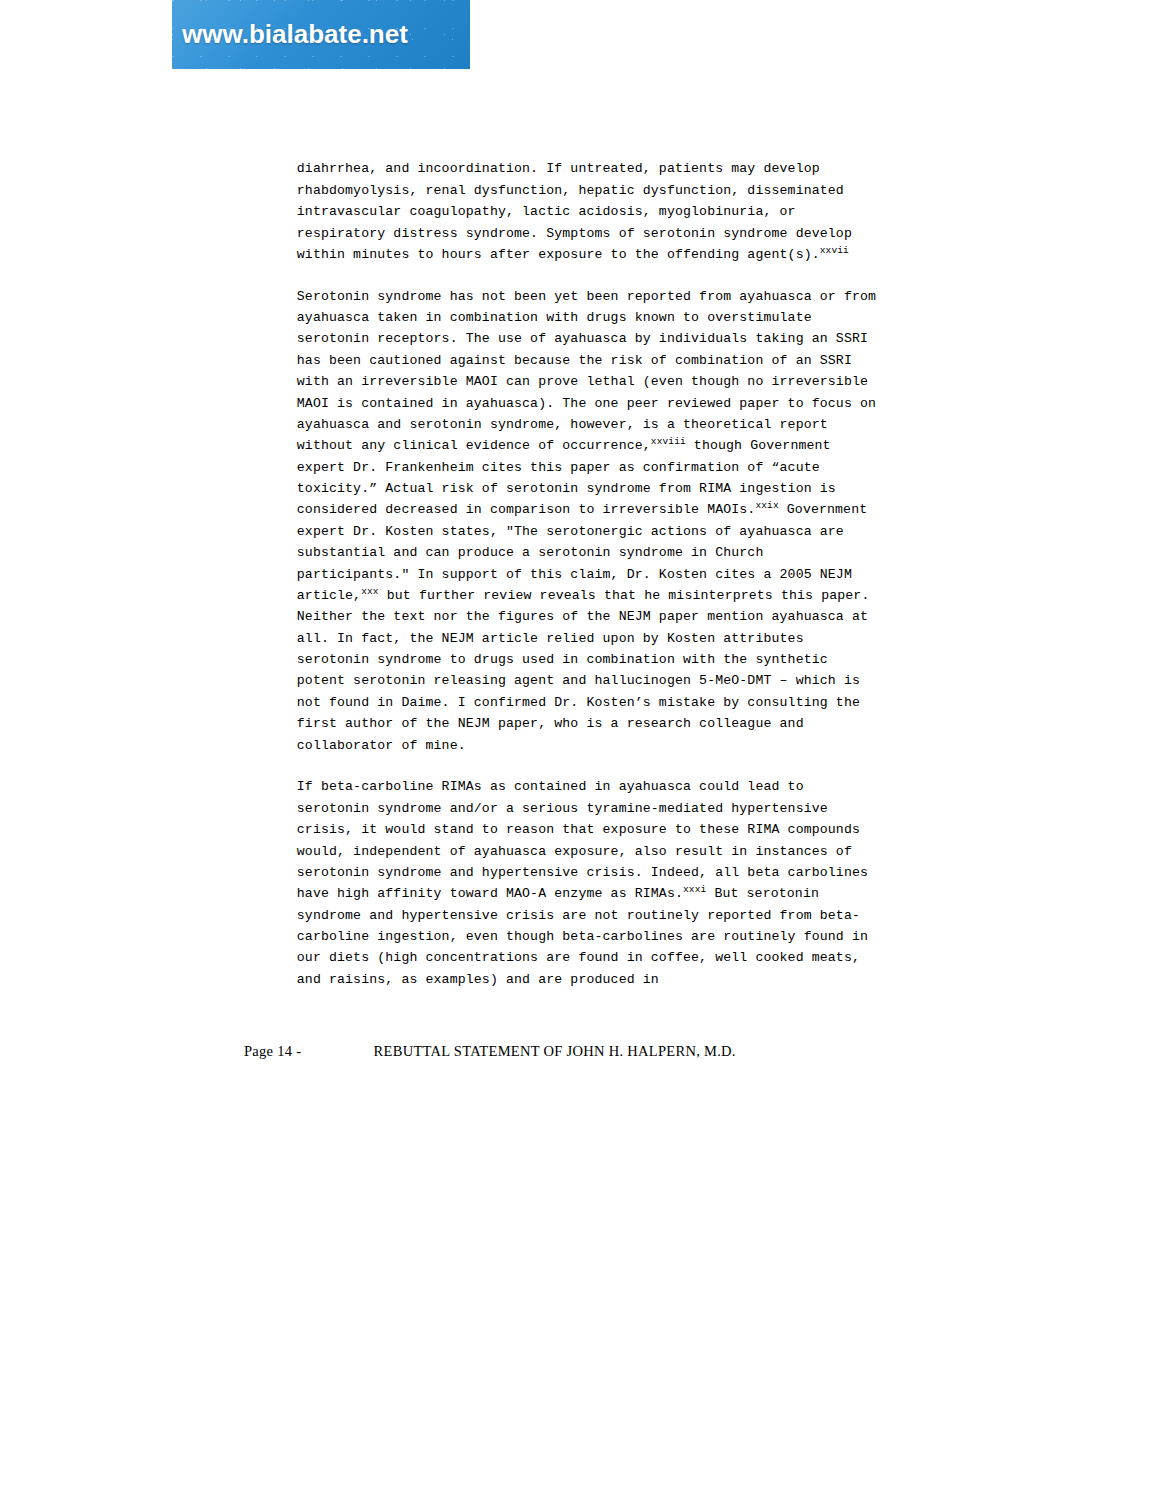www.bialabate.net
diahrrhea, and incoordination. If untreated, patients may develop rhabdomyolysis, renal dysfunction, hepatic dysfunction, disseminated intravascular coagulopathy, lactic acidosis, myoglobinuria, or respiratory distress syndrome. Symptoms of serotonin syndrome develop within minutes to hours after exposure to the offending agent(s).xxvii
Serotonin syndrome has not been yet been reported from ayahuasca or from ayahuasca taken in combination with drugs known to overstimulate serotonin receptors. The use of ayahuasca by individuals taking an SSRI has been cautioned against because the risk of combination of an SSRI with an irreversible MAOI can prove lethal (even though no irreversible MAOI is contained in ayahuasca). The one peer reviewed paper to focus on ayahuasca and serotonin syndrome, however, is a theoretical report without any clinical evidence of occurrence,xxviii though Government expert Dr. Frankenheim cites this paper as confirmation of “acute toxicity.” Actual risk of serotonin syndrome from RIMA ingestion is considered decreased in comparison to irreversible MAOIs.xxix Government expert Dr. Kosten states, "The serotonergic actions of ayahuasca are substantial and can produce a serotonin syndrome in Church participants." In support of this claim, Dr. Kosten cites a 2005 NEJM article,xxx but further review reveals that he misinterprets this paper. Neither the text nor the figures of the NEJM paper mention ayahuasca at all. In fact, the NEJM article relied upon by Kosten attributes serotonin syndrome to drugs used in combination with the synthetic potent serotonin releasing agent and hallucinogen 5-MeO-DMT – which is not found in Daime. I confirmed Dr. Kosten’s mistake by consulting the first author of the NEJM paper, who is a research colleague and collaborator of mine.
If beta-carboline RIMAs as contained in ayahuasca could lead to serotonin syndrome and/or a serious tyramine-mediated hypertensive crisis, it would stand to reason that exposure to these RIMA compounds would, independent of ayahuasca exposure, also result in instances of serotonin syndrome and hypertensive crisis. Indeed, all beta carbolines have high affinity toward MAO-A enzyme as RIMAs.xxxi But serotonin syndrome and hypertensive crisis are not routinely reported from beta-carboline ingestion, even though beta-carbolines are routinely found in our diets (high concentrations are found in coffee, well cooked meats, and raisins, as examples) and are produced in
Page 14 -REBUTTAL STATEMENT OF JOHN H. HALPERN, M.D.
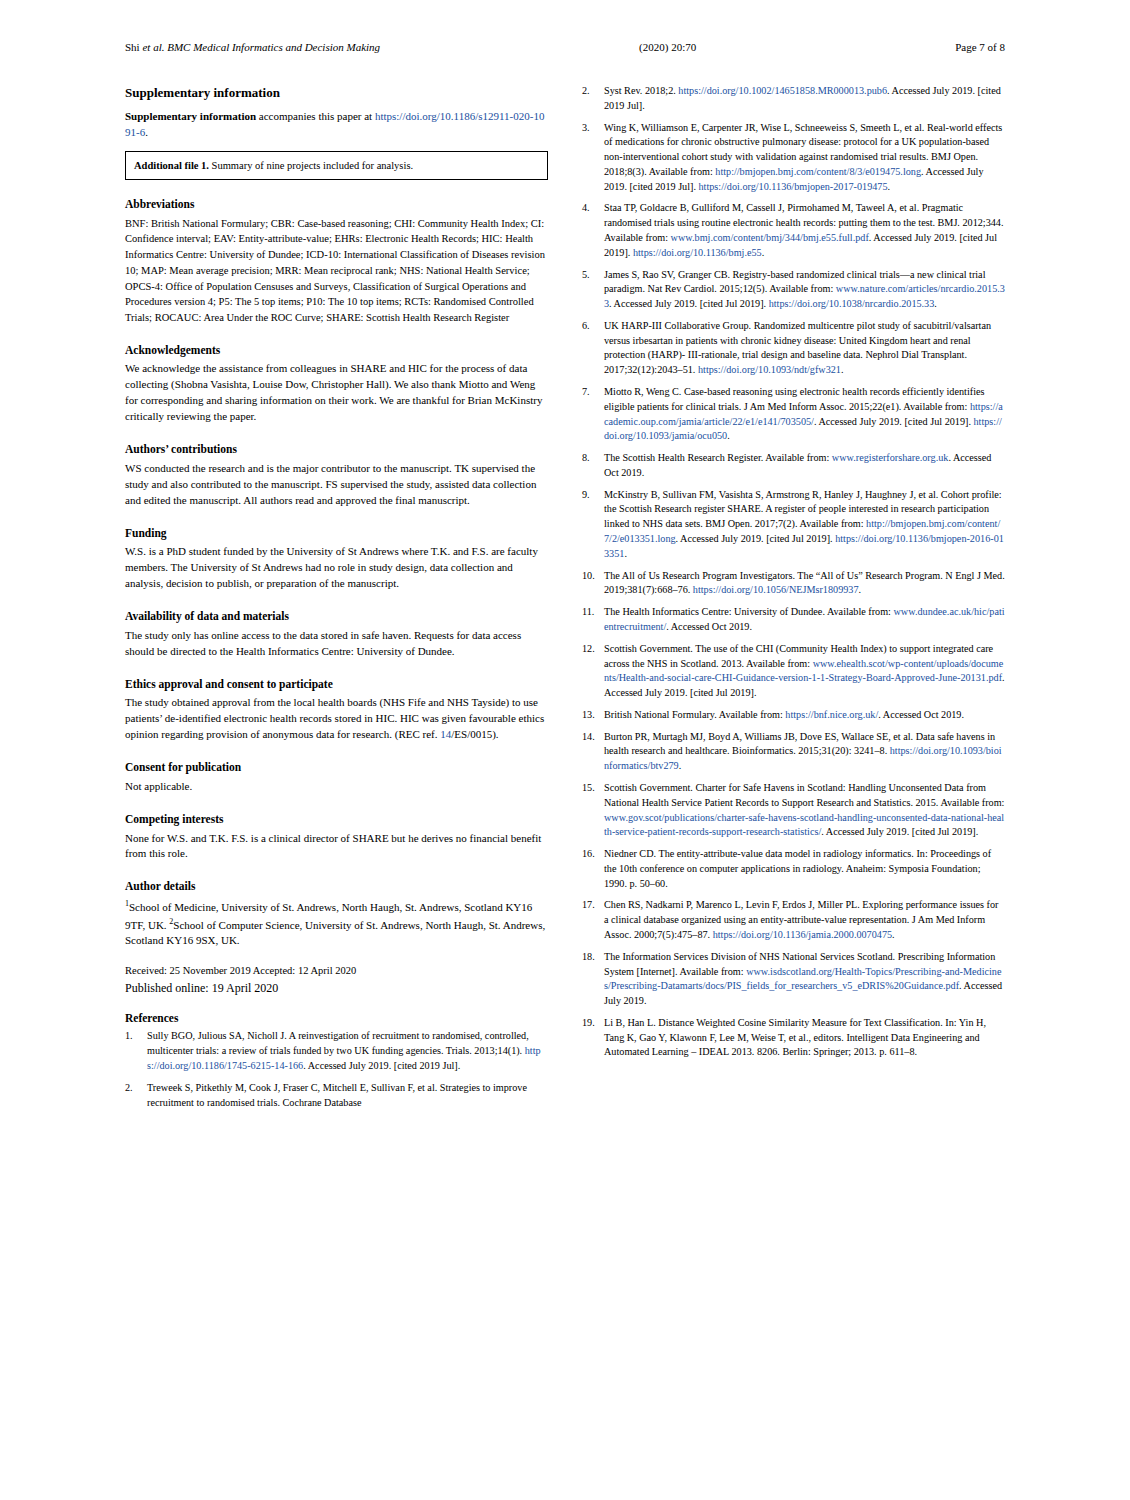Shi et al. BMC Medical Informatics and Decision Making
(2020) 20:70
Page 7 of 8
Supplementary information
Supplementary information accompanies this paper at https://doi.org/10.1186/s12911-020-1091-6.
Additional file 1. Summary of nine projects included for analysis.
Abbreviations
BNF: British National Formulary; CBR: Case-based reasoning; CHI: Community Health Index; CI: Confidence interval; EAV: Entity-attribute-value; EHRs: Electronic Health Records; HIC: Health Informatics Centre: University of Dundee; ICD-10: International Classification of Diseases revision 10; MAP: Mean average precision; MRR: Mean reciprocal rank; NHS: National Health Service; OPCS-4: Office of Population Censuses and Surveys, Classification of Surgical Operations and Procedures version 4; P5: The 5 top items; P10: The 10 top items; RCTs: Randomised Controlled Trials; ROCAUC: Area Under the ROC Curve; SHARE: Scottish Health Research Register
Acknowledgements
We acknowledge the assistance from colleagues in SHARE and HIC for the process of data collecting (Shobna Vasishta, Louise Dow, Christopher Hall). We also thank Miotto and Weng for corresponding and sharing information on their work. We are thankful for Brian McKinstry critically reviewing the paper.
Authors’ contributions
WS conducted the research and is the major contributor to the manuscript. TK supervised the study and also contributed to the manuscript. FS supervised the study, assisted data collection and edited the manuscript. All authors read and approved the final manuscript.
Funding
W.S. is a PhD student funded by the University of St Andrews where T.K. and F.S. are faculty members. The University of St Andrews had no role in study design, data collection and analysis, decision to publish, or preparation of the manuscript.
Availability of data and materials
The study only has online access to the data stored in safe haven. Requests for data access should be directed to the Health Informatics Centre: University of Dundee.
Ethics approval and consent to participate
The study obtained approval from the local health boards (NHS Fife and NHS Tayside) to use patients’ de-identified electronic health records stored in HIC. HIC was given favourable ethics opinion regarding provision of anonymous data for research. (REC ref. 14/ES/0015).
Consent for publication
Not applicable.
Competing interests
None for W.S. and T.K. F.S. is a clinical director of SHARE but he derives no financial benefit from this role.
Author details
1School of Medicine, University of St. Andrews, North Haugh, St. Andrews, Scotland KY16 9TF, UK. 2School of Computer Science, University of St. Andrews, North Haugh, St. Andrews, Scotland KY16 9SX, UK.
Received: 25 November 2019 Accepted: 12 April 2020
Published online: 19 April 2020
References
Sully BGO, Julious SA, Nicholl J. A reinvestigation of recruitment to randomised, controlled, multicenter trials: a review of trials funded by two UK funding agencies. Trials. 2013;14(1). https://doi.org/10.1186/1745-6215-14-166. Accessed July 2019. [cited 2019 Jul].
Treweek S, Pitkethly M, Cook J, Fraser C, Mitchell E, Sullivan F, et al. Strategies to improve recruitment to randomised trials. Cochrane Database
Syst Rev. 2018;2. https://doi.org/10.1002/14651858.MR000013.pub6. Accessed July 2019. [cited 2019 Jul].
Wing K, Williamson E, Carpenter JR, Wise L, Schneeweiss S, Smeeth L, et al. Real-world effects of medications for chronic obstructive pulmonary disease: protocol for a UK population-based non-interventional cohort study with validation against randomised trial results. BMJ Open. 2018;8(3). Available from: http://bmjopen.bmj.com/content/8/3/e019475.long. Accessed July 2019. [cited 2019 Jul]. https://doi.org/10.1136/bmjopen-2017-019475.
Staa TP, Goldacre B, Gulliford M, Cassell J, Pirmohamed M, Taweel A, et al. Pragmatic randomised trials using routine electronic health records: putting them to the test. BMJ. 2012;344. Available from: www.bmj.com/content/bmj/344/bmj.e55.full.pdf. Accessed July 2019. [cited Jul 2019]. https://doi.org/10.1136/bmj.e55.
James S, Rao SV, Granger CB. Registry-based randomized clinical trials—a new clinical trial paradigm. Nat Rev Cardiol. 2015;12(5). Available from: www.nature.com/articles/nrcardio.2015.33. Accessed July 2019. [cited Jul 2019]. https://doi.org/10.1038/nrcardio.2015.33.
UK HARP-III Collaborative Group. Randomized multicentre pilot study of sacubitril/valsartan versus irbesartan in patients with chronic kidney disease: United Kingdom heart and renal protection (HARP)- III-rationale, trial design and baseline data. Nephrol Dial Transplant. 2017;32(12):2043–51. https://doi.org/10.1093/ndt/gfw321.
Miotto R, Weng C. Case-based reasoning using electronic health records efficiently identifies eligible patients for clinical trials. J Am Med Inform Assoc. 2015;22(e1). Available from: https://academic.oup.com/jamia/article/22/e1/e141/703505/. Accessed July 2019. [cited Jul 2019]. https://doi.org/10.1093/jamia/ocu050.
The Scottish Health Research Register. Available from: www.registerforshare.org.uk. Accessed Oct 2019.
McKinstry B, Sullivan FM, Vasishta S, Armstrong R, Hanley J, Haughney J, et al. Cohort profile: the Scottish Research register SHARE. A register of people interested in research participation linked to NHS data sets. BMJ Open. 2017;7(2). Available from: http://bmjopen.bmj.com/content/7/2/e013351.long. Accessed July 2019. [cited Jul 2019]. https://doi.org/10.1136/bmjopen-2016-013351.
The All of Us Research Program Investigators. The “All of Us” Research Program. N Engl J Med. 2019;381(7):668–76. https://doi.org/10.1056/NEJMsr1809937.
The Health Informatics Centre: University of Dundee. Available from: www.dundee.ac.uk/hic/patientrecruitment/. Accessed Oct 2019.
Scottish Government. The use of the CHI (Community Health Index) to support integrated care across the NHS in Scotland. 2013. Available from: www.ehealth.scot/wp-content/uploads/documents/Health-and-social-care-CHI-Guidance-version-1-1-Strategy-Board-Approved-June-20131.pdf. Accessed July 2019. [cited Jul 2019].
British National Formulary. Available from: https://bnf.nice.org.uk/. Accessed Oct 2019.
Burton PR, Murtagh MJ, Boyd A, Williams JB, Dove ES, Wallace SE, et al. Data safe havens in health research and healthcare. Bioinformatics. 2015;31(20): 3241–8. https://doi.org/10.1093/bioinformatics/btv279.
Scottish Government. Charter for Safe Havens in Scotland: Handling Unconsented Data from National Health Service Patient Records to Support Research and Statistics. 2015. Available from: www.gov.scot/publications/charter-safe-havens-scotland-handling-unconsented-data-national-health-service-patient-records-support-research-statistics/. Accessed July 2019. [cited Jul 2019].
Niedner CD. The entity-attribute-value data model in radiology informatics. In: Proceedings of the 10th conference on computer applications in radiology. Anaheim: Symposia Foundation; 1990. p. 50–60.
Chen RS, Nadkarni P, Marenco L, Levin F, Erdos J, Miller PL. Exploring performance issues for a clinical database organized using an entity-attribute-value representation. J Am Med Inform Assoc. 2000;7(5):475–87. https://doi.org/10.1136/jamia.2000.0070475.
The Information Services Division of NHS National Services Scotland. Prescribing Information System [Internet]. Available from: www.isdscotland.org/Health-Topics/Prescribing-and-Medicines/Prescribing-Datamarts/docs/PIS_fields_for_researchers_v5_eDRIS%20Guidance.pdf. Accessed July 2019.
Li B, Han L. Distance Weighted Cosine Similarity Measure for Text Classification. In: Yin H, Tang K, Gao Y, Klawonn F, Lee M, Weise T, et al., editors. Intelligent Data Engineering and Automated Learning – IDEAL 2013. 8206. Berlin: Springer; 2013. p. 611–8.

-------

Lines with "April": find them in the data and copy each one.

Task solution
Received: 25 November 2019 Accepted: 12 April 2020
Published online: 19 April 2020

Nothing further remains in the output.